About this exercise
Pictures stay out; everything else in the records gets transcribed exactly.

# # # #

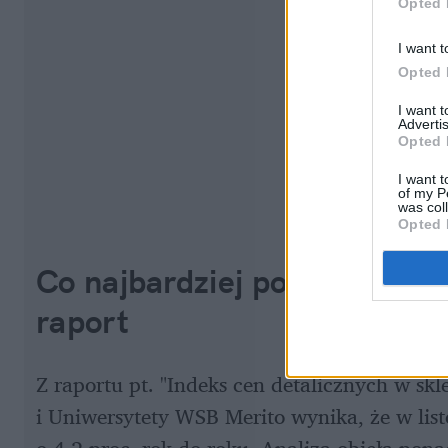
Opted 
I want t
Opted 
I want 
Advertis
Opted 
I want t
of my P
was col
Opted 
Co najbardziej podrożało w 
raport
Z raportu pt. "Indeks cen detalicznych w 
i Uniwersytety WSB Merito wynika, że w list
o 4,2 proc. rok do roku. Analiza objęła ponad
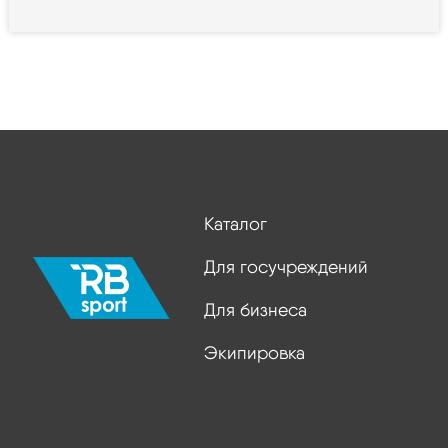
Каталог
Для госучреждений
Для бизнеса
Экипировка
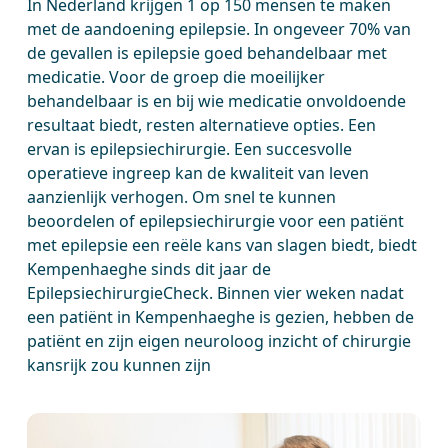
In Nederland krijgen 1 op 150 mensen te maken
met de aandoening epilepsie. In ongeveer 70% van
de gevallen is epilepsie goed behandelbaar met
medicatie. Voor de groep die moeilijker
behandelbaar is en bij wie medicatie onvoldoende
resultaat biedt, resten alternatieve opties. Een
ervan is epilepsiechirurgie. Een succesvolle
operatieve ingreep kan de kwaliteit van leven
aanzienlijk verhogen. Om snel te kunnen
beoordelen of epilepsiechirurgie voor een patiënt
met epilepsie een reële kans van slagen biedt, biedt
Kempenhaeghe sinds dit jaar de
EpilepsiechirurgieCheck. Binnen vier weken nadat
een patiënt in Kempenhaeghe is gezien, hebben de
patiënt en zijn eigen neuroloog inzicht of chirurgie
kansrijk zou kunnen zijn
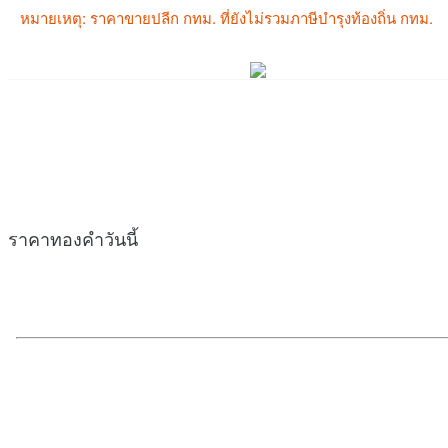
ราคาทองคำวันนี้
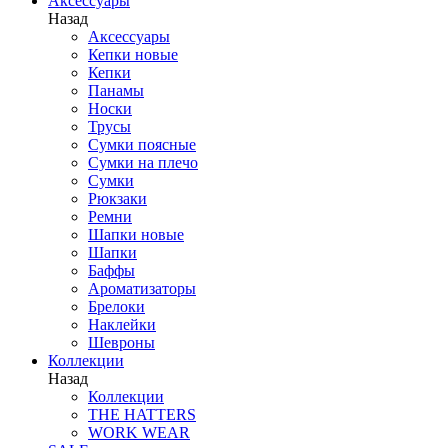
Аксессуары
Назад
Аксессуары
Кепки новые
Кепки
Панамы
Носки
Трусы
Сумки поясные
Сумки на плечо
Сумки
Рюкзаки
Ремни
Шапки новые
Шапки
Баффы
Ароматизаторы
Брелоки
Наклейки
Шевроны
Коллекции
Назад
Коллекции
THE HATTERS
WORK WEAR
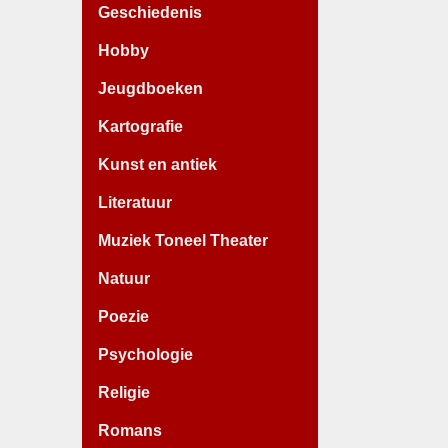
Geschiedenis
Hobby
Jeugdboeken
Kartografie
Kunst en antiek
Literatuur
Muziek Toneel Theater
Natuur
Poezie
Psychologie
Religie
Romans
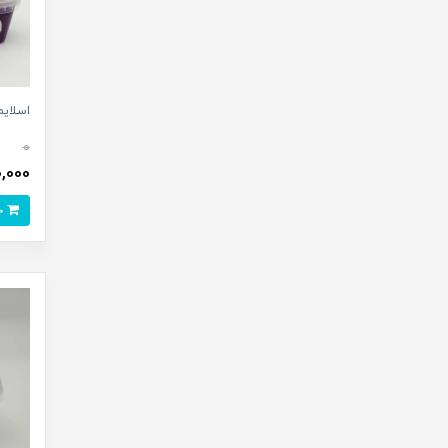
اسلایم آ
0
100,000 
خرید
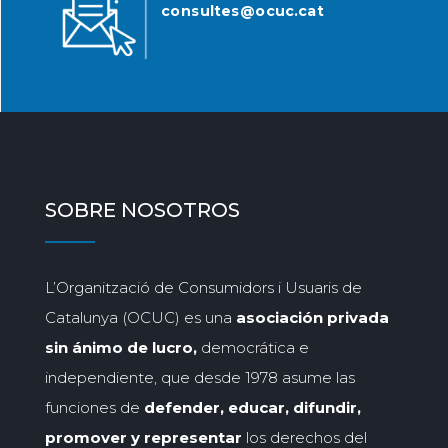
consultes@ocuc.cat
SOBRE NOSOTROS
L’Organització de Consumidors i Usuaris de
Catalunya (OCUC) es una
asociación privada
sin ánimo de lucro,
democrática e
independiente, que desde 1978 asume las
funciones de
defender, educar, difundir,
promover y representar
los derechos del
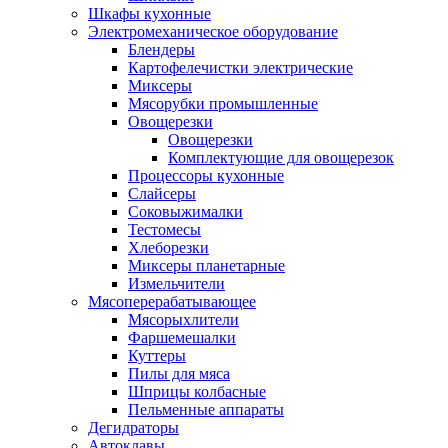
Шкафы кухонные
Электромеханическое оборудование
Блендеры
Картофелечистки электрические
Миксеры
Мясорубки промышленные
Овощерезки
Овощерезки
Комплектующие для овощерезок
Процессоры кухонные
Слайсеры
Соковыжималки
Тестомесы
Хлеборезки
Миксеры планетарные
Измельчители
Мясоперерабатывающее
Мясорыхлители
Фаршемешалки
Куттеры
Пилы для мяса
Шприцы колбасные
Пельменные аппараты
Дегидраторы
Автоклавы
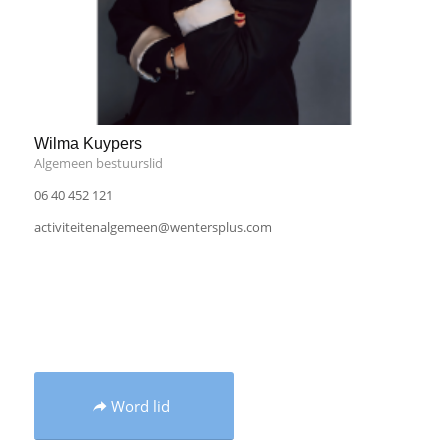
Wilma Kuypers
Algemeen bestuurslid
06 40 452 121
activiteitenalgemeen@wentersplus.com
Word lid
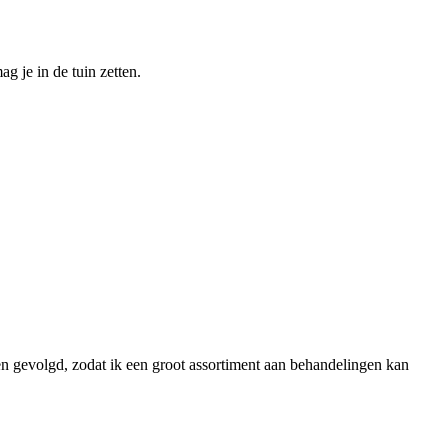
g je in de tuin zetten.
en gevolgd, zodat ik een groot assortiment aan behandelingen kan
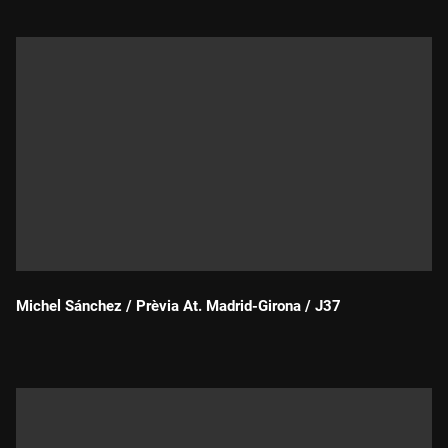
Michel Sánchez / Prèvia At. Madrid-Girona / J37
Durada:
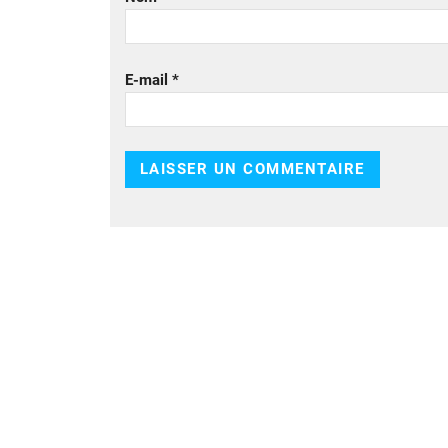
E-mail
*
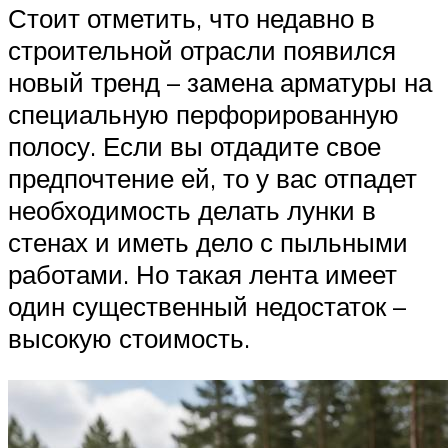
Стоит отметить, что недавно в
строительной отрасли появился
новый тренд – замена арматуры на
специальную перфорированную
полосу. Если вы отдадите свое
предпочтение ей, то у вас отпадет
необходимость делать лунки в
стенах и иметь дело с пыльными
работами. Но такая лента имеет
один существенный недостаток –
высокую стоимость.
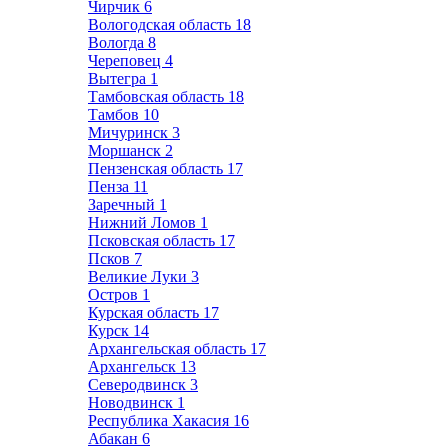
Чирчик
6
Вологодская область
18
Вологда
8
Череповец
4
Вытегра
1
Тамбовская область
18
Тамбов
10
Мичуринск
3
Моршанск
2
Пензенская область
17
Пенза
11
Заречный
1
Нижний Ломов
1
Псковская область
17
Псков
7
Великие Луки
3
Остров
1
Курская область
17
Курск
14
Архангельская область
17
Архангельск
13
Северодвинск
3
Новодвинск
1
Республика Хакасия
16
Абакан
6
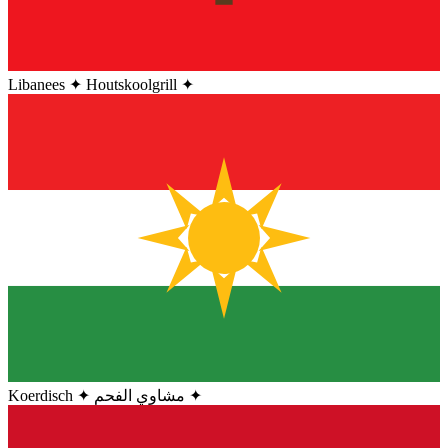
Libanees
✦
Houtskoolgrill
✦
Koerdisch
✦
مشاوي الفحم
✦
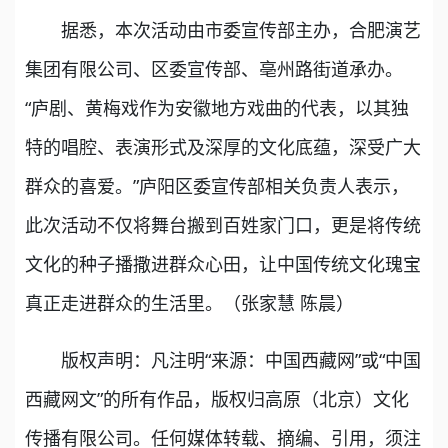
据悉，本次活动由市委宣传部主办，合肥演艺
集团有限公司、区委宣传部、亳州路街道承办。
“庐剧、黄梅戏作为安徽地方戏曲的代表，以其独
特的唱腔、表演形式及深厚的文化底蕴，深受广大
群众的喜爱。”庐阳区委宣传部相关负责人表示，
此次活动不仅将舞台搬到百姓家门口，更是将传统
文化的种子播撒进群众心田，让中国传统文化瑰宝
真正走进群众的生活里。（张家慧 陈晨）
版权声明：凡注明“来源：中国西藏网”或“中国
西藏网文”的所有作品，版权归高原（北京）文化
传播有限公司。任何媒体转载、摘编、引用，须注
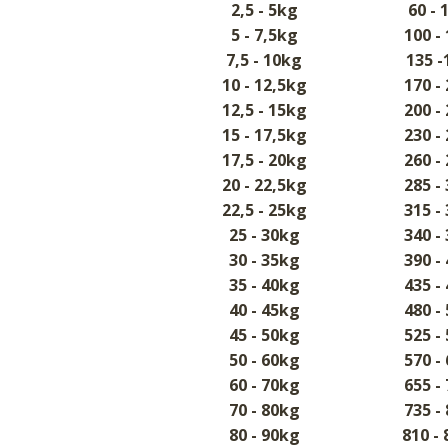
2,5 - 5kg
60 - 
5 - 7,5kg
100 -
7,5 - 10kg
135 -
10 - 12,5kg
170 -
12,5 - 15kg
200 -
15 - 17,5kg
230 -
17,5 - 20kg
260 -
20 - 22,5kg
285 -
22,5 - 25kg
315 -
25 - 30kg
340 -
30 - 35kg
390 -
35 - 40kg
435 -
40 - 45kg
480 -
45 - 50kg
525 -
50 - 60kg
570 -
60 - 70kg
655 -
70 - 80kg
735 -
80 - 90kg
810 -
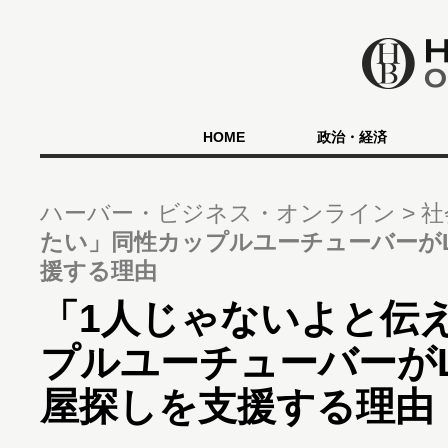
HOME
政治・経済
ハーバー・ビジネス・オンライン
社
たい」同性カップルユーチューバーがL
援する理由
「1人じゃないよと伝
プルユーチューバーがL
屋探しを支援する理由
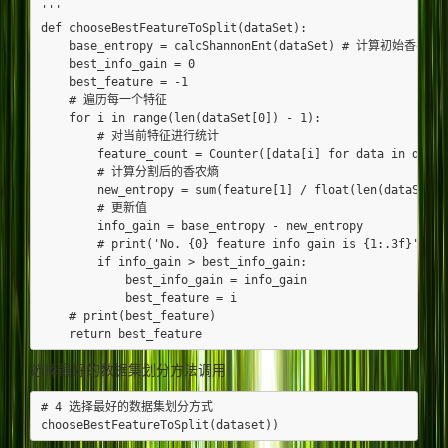
'''

def chooseBestFeatureToSplit(dataSet):

    base_entropy = calcShannonEnt(dataSet) # 计算初始香农熵

    best_info_gain = 0

    best_feature = -1

    # 遍历每一个特征

    for i in range(len(dataSet[0]) - 1):

        # 对当前特征进行统计

        feature_count = Counter([data[i] for data in dataSe
        # 计算分割后的香农熵

        new_entropy = sum(feature[1] / float(len(dataSet))
        # 更新值

        info_gain = base_entropy - new_entropy

        # print('No. {0} feature info gain is {1:.3f}'.for
        if info_gain > best_info_gain:

            best_info_gain = info_gain

            best_feature = i

    # print(best_feature)

选择最好的数据集划分方法调用
# 4 选择最好的数据集划分方式
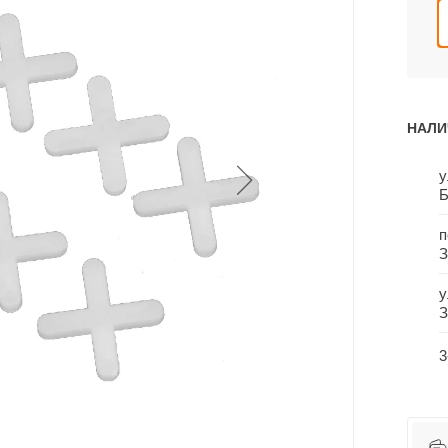
НАЛИ
у
Б
п
З
у
З
3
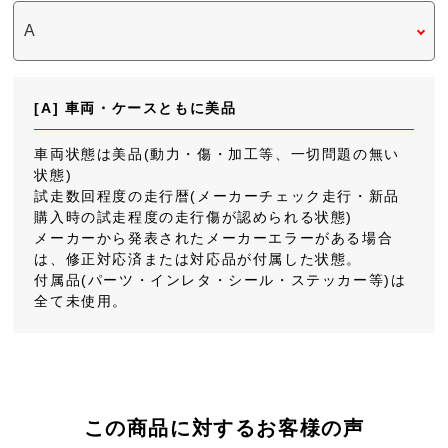
[A] 車両・ケースともに美品
車両状態は美品(動力・傷・加工等、一切問題の無い
状態)
試走数回程度の走行暦(メーカーチェック走行・新品
購入時の試走程度の走行傷が認められる状態)
メーカーから発表されたメーカーエラーがある場合
は、修正対応済または対応品が付属した状態。
付属品(パーツ・インレタ・シール・ステッカー等)は
全て未使用。
この商品に対するお客様の声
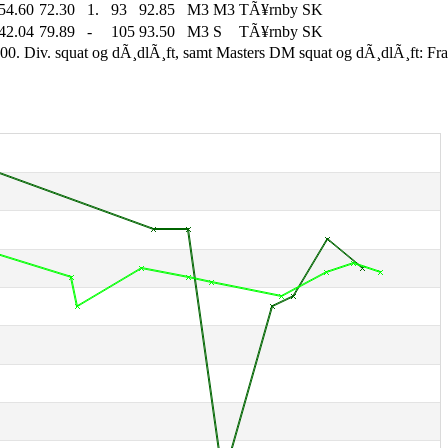
54.60
72.30
1.
93
92.85
M3
M3
TÃ¥rnby SK
42.04
79.89
-
105
93.50
M3
S
TÃ¥rnby SK
00. Div. squat og dÃ¸dlÃ¸ft, samt Masters DM squat og dÃ¸dlÃ¸ft: Fr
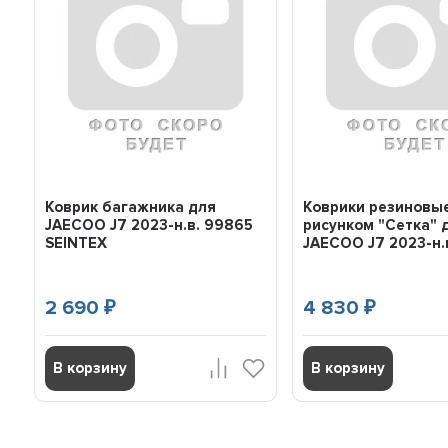
Коврик багажника для
Коврики резиновые
JAECOO J7 2023-н.в. 99865
рисунком "Сетка" 
SEINTEX
JAECOO J7 2023-н.в.
2 690
4 830
₽
₽
В корзину
В корзину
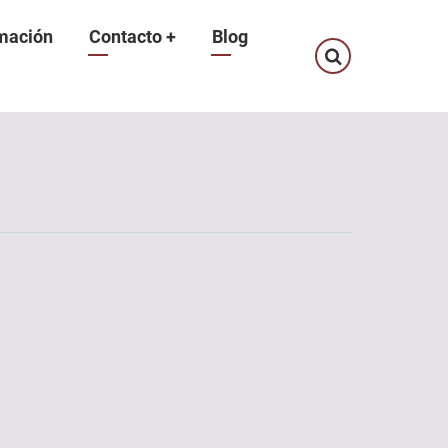
mación
Contacto
+
Blog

# # # #

Exercise answer
Opted 
I want t
Opted 
I want 
Advertis
Opted 
I want t
of my P
was col
Opted 
Co najbardziej podrożało w 
raport
Z raportu pt. "Indeks cen detalicznych w 
i Uniwersytety WSB Merito wynika, że w list
o 4,2 proc. rok do roku. Analiza objęła ponad
Каталог
Для госучреждений
Для бизнеса
Экипировка
In Nederland krijgen 1 op 150 mensen te maken
met de aandoening epilepsie. In ongeveer 70% van
de gevallen is epilepsie goed behandelbaar met
medicatie. Voor de groep die moeilijker
behandelbaar is en bij wie medicatie onvoldoende
resultaat biedt, resten alternatieve opties. Een
ervan is epilepsiechirurgie. Een succesvolle
operatieve ingreep kan de kwaliteit van leven
aanzienlijk verhogen. Om snel te kunnen
beoordelen of epilepsiechirurgie voor een patiënt
met epilepsie een reële kans van slagen biedt, biedt
Kempenhaeghe sinds dit jaar de
EpilepsiechirurgieCheck. Binnen vier weken nadat
een patiënt in Kempenhaeghe is gezien, hebben de
patiënt en zijn eigen neuroloog inzicht of chirurgie
kansrijk zou kunnen zijn
ราคาทองคำวันนี้
Аксессуары
Назад
Аксессуары
Кепки новые
Кепки
Панамы
Носки
Трусы
Сумки поясные
Сумки на плечо
Сумки
Рюкзаки
Ремни
Шапки новые
Шапки
Баффы
Ароматизаторы
Брелоки
Наклейки
Шевроны
Коллекции
Назад
Коллекции
THE HATTERS
WORK WEAR
Geschiedenis
Hobby
Jeugdboeken
Kartografie
Kunst en antiek
Literatuur
Muziek Toneel Theater
Natuur
Poezie
Psychologie
Religie
Romans
اسلایم آ
0
100,000 
خرید
consultes@ocuc.cat
SOBRE NOSOTROS
L’Organització de Consumidors i Usuaris de
Catalunya (OCUC) es una
asociación privada
sin ánimo de lucro,
democrática e
independiente, que desde 1978 asume las
funciones de
defender, educar, difundir,
promover y representar
los derechos del
Шкафы кухонные
Электромеханическое оборудование
Блендеры
Картофелечистки электрические
Миксеры
Мясорубки промышленные
Овощерезки
Овощерезки
Комплектующие для овощерезок
Процессоры кухонные
Слайсеры
Соковыжималки
Тестомесы
Хлеборезки
Миксеры планетарные
Измельчители
Мясоперерабатывающее
Мясорыхлители
Фаршемешалки
Куттеры
Пилы для мяса
Шприцы колбасные
Пельменные аппараты
Дегидраторы
Автоклавы
Wilma Kuypers
Algemeen bestuurslid
06 40 452 121
activiteitenalgemeen@wentersplus.com
Word lid
g je in de tuin zetten.
en gevolgd, zodat ik een groot assortiment aan behandelingen kan
Michel Sánchez / Prèvia At. Madrid-Girona / J37
Durada:
E-mail
*
Стоит отметить, что недавно в
строительной отрасли появился
новый тренд – замена арматуры на
специальную перфорированную
полосу. Если вы отдадите свое
предпочтение ей, то у вас отпадет
необходимость делать лунки в
стенах и иметь дело с пыльными
работами. Но такая лента имеет
один существенный недостаток –
высокую стоимость.
Чирчик
6
Вологодская область
18
Вологда
8
Череповец
4
Вытегра
1
Тамбовская область
18
Тамбов
10
Мичуринск
3
Моршанск
2
Пензенская область
17
Пенза
11
Заречный
1
Нижний Ломов
1
Псковская область
17
Псков
7
Великие Луки
3
Остров
1
Курская область
17
Курск
14
Архангельская область
17
Архангельск
13
Северодвинск
3
Новодвинск
1
Республика Хакасия
16
Абакан
6
Libanees
✦
Houtskoolgrill
✦
Koerdisch
✦
مشاوي الفحم
✦
据悉，本次活动由市委宣传部主办，合肥演艺
集团有限公司、区委宣传部、亳州路街道承办。
“庐剧、黄梅戏作为安徽地方戏曲的代表，以其独
特的唱腔、表演形式及深厚的文化底蕴，深受广大
群众的喜爱。”庐阳区委宣传部相关负责人表示，
此次活动不仅将舞台搬到百姓家门口，更是将传统
文化的种子播撒进群众心田，让中国传统文化瑰宝
真正走进群众的生活里。（张家慧 陈晨）
版权声明：凡注明“来源：中国西藏网”或“中国
西藏网文”的所有作品，版权归高原（北京）文化
传播有限公司。任何媒体转载、摘编、引用，须注
2,5 - 5kg
60 - 
5 - 7,5kg
100 -
7,5 - 10kg
135 -
10 - 12,5kg
170 -
12,5 - 15kg
200 -
15 - 17,5kg
230 -
17,5 - 20kg
260 -
20 - 22,5kg
285 -
22,5 - 25kg
315 -
25 - 30kg
340 -
30 - 35kg
390 -
35 - 40kg
435 -
40 - 45kg
480 -
45 - 50kg
525 -
50 - 60kg
570 -
60 - 70kg
655 -
70 - 80kg
735 -
80 - 90kg
810 -
HOME
政治・経済
ハーバー・ビジネス・オンライン
社
たい」同性カップルユーチューバーがL
援する理由
「1人じゃないよと伝
プルユーチューバーがL
屋探しを支援する理由
'''

def chooseBestFeatureToSplit(dataSet):

    base_entropy = calcShannonEnt(dataSet) # 计算初始香农熵

    best_info_gain = 0

    best_feature = -1

    # 遍历每一个特征

    for i in range(len(dataSet[0]) - 1):

        # 对当前特征进行统计

        feature_count = Counter([data[i] for data in dataSe
        # 计算分割后的香农熵

        new_entropy = sum(feature[1] / float(len(dataSet))
        # 更新值

        info_gain = base_entropy - new_entropy

        # print('No. {0} feature info gain is {1:.3f}'.for
        if info_gain > best_info_gain:

            best_info_gain = info_gain

            best_feature = i

    # print(best_feature)

选择最好的数据集划分方法调用
# 4 选择最好的数据集划分方式
НАЛИ
у
Б
п
З
у
З
3
[A] 車両・ケースともに美品
車両状態は美品(動力・傷・加工等、一切問題の無い
状態)
試走数回程度の走行暦(メーカーチェック走行・新品
購入時の試走程度の走行傷が認められる状態)
メーカーから発表されたメーカーエラーがある場合
は、修正対応済または対応品が付属した状態。
付属品(パーツ・インレタ・シール・ステッカー等)は
全て未使用。
この商品に対するお客様の声
54.60
72.30
1.
93
92.85
M3
M3
TÃ¥rnby SK
42.04
79.89
-
105
93.50
M3
S
TÃ¥rnby SK
00. Div. squat og dÃ¸dlÃ¸ft, samt Masters DM squat og dÃ¸dlÃ¸ft: Fr
Коврик багажника для
Коврики резиновые
JAECOO J7 2023-н.в. 99865
рисунком "Сетка" 
SEINTEX
JAECOO J7 2023-н.в.
2 690
4 830
₽
₽
В корзину
В корзину
mación
Contacto
+
Blog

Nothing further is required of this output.